*Exercise description*.
Each entry must appear again exactly as it does in the source.

begin Provided information

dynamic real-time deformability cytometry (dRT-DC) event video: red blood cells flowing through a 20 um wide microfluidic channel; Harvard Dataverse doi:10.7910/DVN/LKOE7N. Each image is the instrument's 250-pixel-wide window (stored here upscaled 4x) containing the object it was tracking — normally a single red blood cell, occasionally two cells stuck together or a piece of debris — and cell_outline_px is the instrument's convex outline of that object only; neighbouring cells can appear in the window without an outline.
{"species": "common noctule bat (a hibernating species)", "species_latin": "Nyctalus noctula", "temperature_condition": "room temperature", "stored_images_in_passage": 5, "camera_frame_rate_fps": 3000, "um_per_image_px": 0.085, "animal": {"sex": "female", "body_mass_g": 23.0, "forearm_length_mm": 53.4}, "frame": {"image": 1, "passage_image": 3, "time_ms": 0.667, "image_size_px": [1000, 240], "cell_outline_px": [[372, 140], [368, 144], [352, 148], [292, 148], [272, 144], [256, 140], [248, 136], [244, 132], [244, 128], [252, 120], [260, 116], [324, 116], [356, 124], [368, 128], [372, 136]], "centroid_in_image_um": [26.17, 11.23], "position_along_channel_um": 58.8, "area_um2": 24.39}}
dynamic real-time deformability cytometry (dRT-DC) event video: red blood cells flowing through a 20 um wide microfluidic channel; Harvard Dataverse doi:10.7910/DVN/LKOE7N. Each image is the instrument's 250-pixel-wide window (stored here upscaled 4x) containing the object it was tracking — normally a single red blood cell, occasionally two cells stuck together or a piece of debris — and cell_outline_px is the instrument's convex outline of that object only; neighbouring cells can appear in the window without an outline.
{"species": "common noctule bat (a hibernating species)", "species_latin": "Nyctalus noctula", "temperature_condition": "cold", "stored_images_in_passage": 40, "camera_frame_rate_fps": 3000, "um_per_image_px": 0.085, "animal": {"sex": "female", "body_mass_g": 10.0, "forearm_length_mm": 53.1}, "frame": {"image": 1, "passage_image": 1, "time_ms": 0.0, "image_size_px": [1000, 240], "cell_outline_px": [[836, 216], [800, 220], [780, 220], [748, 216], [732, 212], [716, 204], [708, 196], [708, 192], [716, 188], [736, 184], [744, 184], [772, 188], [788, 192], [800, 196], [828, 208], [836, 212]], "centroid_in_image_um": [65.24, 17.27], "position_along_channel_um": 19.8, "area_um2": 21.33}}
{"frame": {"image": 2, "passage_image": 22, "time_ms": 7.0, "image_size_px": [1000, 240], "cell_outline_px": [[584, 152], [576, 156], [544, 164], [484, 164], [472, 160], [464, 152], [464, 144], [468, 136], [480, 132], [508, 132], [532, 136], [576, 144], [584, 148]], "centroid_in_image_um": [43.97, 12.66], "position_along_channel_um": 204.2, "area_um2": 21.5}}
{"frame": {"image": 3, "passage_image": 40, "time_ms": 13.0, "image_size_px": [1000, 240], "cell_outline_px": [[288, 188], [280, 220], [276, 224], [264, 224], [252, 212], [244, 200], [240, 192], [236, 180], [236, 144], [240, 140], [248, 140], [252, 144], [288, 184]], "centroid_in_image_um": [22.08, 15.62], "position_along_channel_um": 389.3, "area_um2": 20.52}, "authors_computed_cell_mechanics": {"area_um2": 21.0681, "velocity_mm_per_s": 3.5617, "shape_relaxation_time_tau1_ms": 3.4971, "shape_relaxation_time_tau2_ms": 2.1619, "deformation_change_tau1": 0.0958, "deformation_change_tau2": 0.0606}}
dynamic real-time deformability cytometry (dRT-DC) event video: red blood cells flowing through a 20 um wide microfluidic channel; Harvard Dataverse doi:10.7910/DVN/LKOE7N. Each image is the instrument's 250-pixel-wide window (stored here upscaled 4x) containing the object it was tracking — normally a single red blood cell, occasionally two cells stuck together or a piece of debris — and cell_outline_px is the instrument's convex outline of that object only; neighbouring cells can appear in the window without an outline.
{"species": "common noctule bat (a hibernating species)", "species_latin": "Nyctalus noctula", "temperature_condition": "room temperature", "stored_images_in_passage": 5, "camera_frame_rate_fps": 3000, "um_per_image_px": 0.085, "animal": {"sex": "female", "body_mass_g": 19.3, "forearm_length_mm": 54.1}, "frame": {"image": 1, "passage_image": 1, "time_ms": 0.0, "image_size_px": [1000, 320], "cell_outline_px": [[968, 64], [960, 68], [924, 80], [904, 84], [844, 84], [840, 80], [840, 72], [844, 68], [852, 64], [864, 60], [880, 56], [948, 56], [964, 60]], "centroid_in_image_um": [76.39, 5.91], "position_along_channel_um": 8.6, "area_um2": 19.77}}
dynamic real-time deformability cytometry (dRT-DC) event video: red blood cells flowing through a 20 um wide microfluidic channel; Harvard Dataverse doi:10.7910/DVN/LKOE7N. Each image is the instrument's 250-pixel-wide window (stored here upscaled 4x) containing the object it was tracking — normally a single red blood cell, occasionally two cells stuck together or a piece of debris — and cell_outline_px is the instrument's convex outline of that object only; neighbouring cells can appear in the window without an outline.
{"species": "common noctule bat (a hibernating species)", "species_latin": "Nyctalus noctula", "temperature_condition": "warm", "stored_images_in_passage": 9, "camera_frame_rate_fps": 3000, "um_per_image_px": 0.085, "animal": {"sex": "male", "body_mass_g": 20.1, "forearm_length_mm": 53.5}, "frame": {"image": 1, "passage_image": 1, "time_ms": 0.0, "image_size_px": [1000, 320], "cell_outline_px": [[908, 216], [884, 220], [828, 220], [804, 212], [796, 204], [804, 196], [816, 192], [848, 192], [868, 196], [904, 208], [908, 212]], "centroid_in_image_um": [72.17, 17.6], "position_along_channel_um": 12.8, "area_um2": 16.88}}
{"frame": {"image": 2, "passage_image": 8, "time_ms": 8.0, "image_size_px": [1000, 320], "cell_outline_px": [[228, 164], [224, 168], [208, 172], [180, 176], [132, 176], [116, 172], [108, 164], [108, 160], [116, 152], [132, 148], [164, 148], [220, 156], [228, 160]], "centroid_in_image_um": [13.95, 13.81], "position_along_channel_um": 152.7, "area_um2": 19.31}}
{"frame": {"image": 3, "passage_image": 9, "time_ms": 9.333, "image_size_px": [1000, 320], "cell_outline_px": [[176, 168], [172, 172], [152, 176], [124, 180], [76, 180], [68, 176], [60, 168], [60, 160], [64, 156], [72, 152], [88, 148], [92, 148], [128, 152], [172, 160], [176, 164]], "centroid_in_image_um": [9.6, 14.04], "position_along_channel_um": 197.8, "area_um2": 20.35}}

end Provided information

*Reply*.
dynamic real-time deformability cytometry (dRT-DC) event video: red blood cells flowing through a 20 um wide microfluidic channel; Harvard Dataverse doi:10.7910/DVN/LKOE7N. Each image is the instrument's 250-pixel-wide window (stored here upscaled 4x) containing the object it was tracking — normally a single red blood cell, occasionally two cells stuck together or a piece of debris — and cell_outline_px is the instrument's convex outline of that object only; neighbouring cells can appear in the window without an outline.
{"species": "common noctule bat (a hibernating species)", "species_latin": "Nyctalus noctula", "temperature_condition": "room temperature", "stored_images_in_passage": 5, "camera_frame_rate_fps": 3000, "um_per_image_px": 0.085, "animal": {"sex": "female", "body_mass_g": 23.0, "forearm_length_mm": 53.4}, "frame": {"image": 1, "passage_image": 3, "time_ms": 0.667, "image_size_px": [1000, 240], "cell_outline_px": [[372, 140], [368, 144], [352, 148], [292, 148], [272, 144], [256, 140], [248, 136], [244, 132], [244, 128], [252, 120], [260, 116], [324, 116], [356, 124], [368, 128], [372, 136]], "centroid_in_image_um": [26.17, 11.23], "position_along_channel_um": 58.8, "area_um2": 24.39}}
dynamic real-time deformability cytometry (dRT-DC) event video: red blood cells flowing through a 20 um wide microfluidic channel; Harvard Dataverse doi:10.7910/DVN/LKOE7N. Each image is the instrument's 250-pixel-wide window (stored here upscaled 4x) containing the object it was tracking — normally a single red blood cell, occasionally two cells stuck together or a piece of debris — and cell_outline_px is the instrument's convex outline of that object only; neighbouring cells can appear in the window without an outline.
{"species": "common noctule bat (a hibernating species)", "species_latin": "Nyctalus noctula", "temperature_condition": "cold", "stored_images_in_passage": 40, "camera_frame_rate_fps": 3000, "um_per_image_px": 0.085, "animal": {"sex": "female", "body_mass_g": 10.0, "forearm_length_mm": 53.1}, "frame": {"image": 1, "passage_image": 1, "time_ms": 0.0, "image_size_px": [1000, 240], "cell_outline_px": [[836, 216], [800, 220], [780, 220], [748, 216], [732, 212], [716, 204], [708, 196], [708, 192], [716, 188], [736, 184], [744, 184], [772, 188], [788, 192], [800, 196], [828, 208], [836, 212]], "centroid_in_image_um": [65.24, 17.27], "position_along_channel_um": 19.8, "area_um2": 21.33}}
{"frame": {"image": 2, "passage_image": 22, "time_ms": 7.0, "image_size_px": [1000, 240], "cell_outline_px": [[584, 152], [576, 156], [544, 164], [484, 164], [472, 160], [464, 152], [464, 144], [468, 136], [480, 132], [508, 132], [532, 136], [576, 144], [584, 148]], "centroid_in_image_um": [43.97, 12.66], "position_along_channel_um": 204.2, "area_um2": 21.5}}
{"frame": {"image": 3, "passage_image": 40, "time_ms": 13.0, "image_size_px": [1000, 240], "cell_outline_px": [[288, 188], [280, 220], [276, 224], [264, 224], [252, 212], [244, 200], [240, 192], [236, 180], [236, 144], [240, 140], [248, 140], [252, 144], [288, 184]], "centroid_in_image_um": [22.08, 15.62], "position_along_channel_um": 389.3, "area_um2": 20.52}, "authors_computed_cell_mechanics": {"area_um2": 21.0681, "velocity_mm_per_s": 3.5617, "shape_relaxation_time_tau1_ms": 3.4971, "shape_relaxation_time_tau2_ms": 2.1619, "deformation_change_tau1": 0.0958, "deformation_change_tau2": 0.0606}}
dynamic real-time deformability cytometry (dRT-DC) event video: red blood cells flowing through a 20 um wide microfluidic channel; Harvard Dataverse doi:10.7910/DVN/LKOE7N. Each image is the instrument's 250-pixel-wide window (stored here upscaled 4x) containing the object it was tracking — normally a single red blood cell, occasionally two cells stuck together or a piece of debris — and cell_outline_px is the instrument's convex outline of that object only; neighbouring cells can appear in the window without an outline.
{"species": "common noctule bat (a hibernating species)", "species_latin": "Nyctalus noctula", "temperature_condition": "room temperature", "stored_images_in_passage": 5, "camera_frame_rate_fps": 3000, "um_per_image_px": 0.085, "animal": {"sex": "female", "body_mass_g": 19.3, "forearm_length_mm": 54.1}, "frame": {"image": 1, "passage_image": 1, "time_ms": 0.0, "image_size_px": [1000, 320], "cell_outline_px": [[968, 64], [960, 68], [924, 80], [904, 84], [844, 84], [840, 80], [840, 72], [844, 68], [852, 64], [864, 60], [880, 56], [948, 56], [964, 60]], "centroid_in_image_um": [76.39, 5.91], "position_along_channel_um": 8.6, "area_um2": 19.77}}
dynamic real-time deformability cytometry (dRT-DC) event video: red blood cells flowing through a 20 um wide microfluidic channel; Harvard Dataverse doi:10.7910/DVN/LKOE7N. Each image is the instrument's 250-pixel-wide window (stored here upscaled 4x) containing the object it was tracking — normally a single red blood cell, occasionally two cells stuck together or a piece of debris — and cell_outline_px is the instrument's convex outline of that object only; neighbouring cells can appear in the window without an outline.
{"species": "common noctule bat (a hibernating species)", "species_latin": "Nyctalus noctula", "temperature_condition": "warm", "stored_images_in_passage": 9, "camera_frame_rate_fps": 3000, "um_per_image_px": 0.085, "animal": {"sex": "male", "body_mass_g": 20.1, "forearm_length_mm": 53.5}, "frame": {"image": 1, "passage_image": 1, "time_ms": 0.0, "image_size_px": [1000, 320], "cell_outline_px": [[908, 216], [884, 220], [828, 220], [804, 212], [796, 204], [804, 196], [816, 192], [848, 192], [868, 196], [904, 208], [908, 212]], "centroid_in_image_um": [72.17, 17.6], "position_along_channel_um": 12.8, "area_um2": 16.88}}
{"frame": {"image": 2, "passage_image": 8, "time_ms": 8.0, "image_size_px": [1000, 320], "cell_outline_px": [[228, 164], [224, 168], [208, 172], [180, 176], [132, 176], [116, 172], [108, 164], [108, 160], [116, 152], [132, 148], [164, 148], [220, 156], [228, 160]], "centroid_in_image_um": [13.95, 13.81], "position_along_channel_um": 152.7, "area_um2": 19.31}}
{"frame": {"image": 3, "passage_image": 9, "time_ms": 9.333, "image_size_px": [1000, 320], "cell_outline_px": [[176, 168], [172, 172], [152, 176], [124, 180], [76, 180], [68, 176], [60, 168], [60, 160], [64, 156], [72, 152], [88, 148], [92, 148], [128, 152], [172, 160], [176, 164]], "centroid_in_image_um": [9.6, 14.04], "position_along_channel_um": 197.8, "area_um2": 20.35}}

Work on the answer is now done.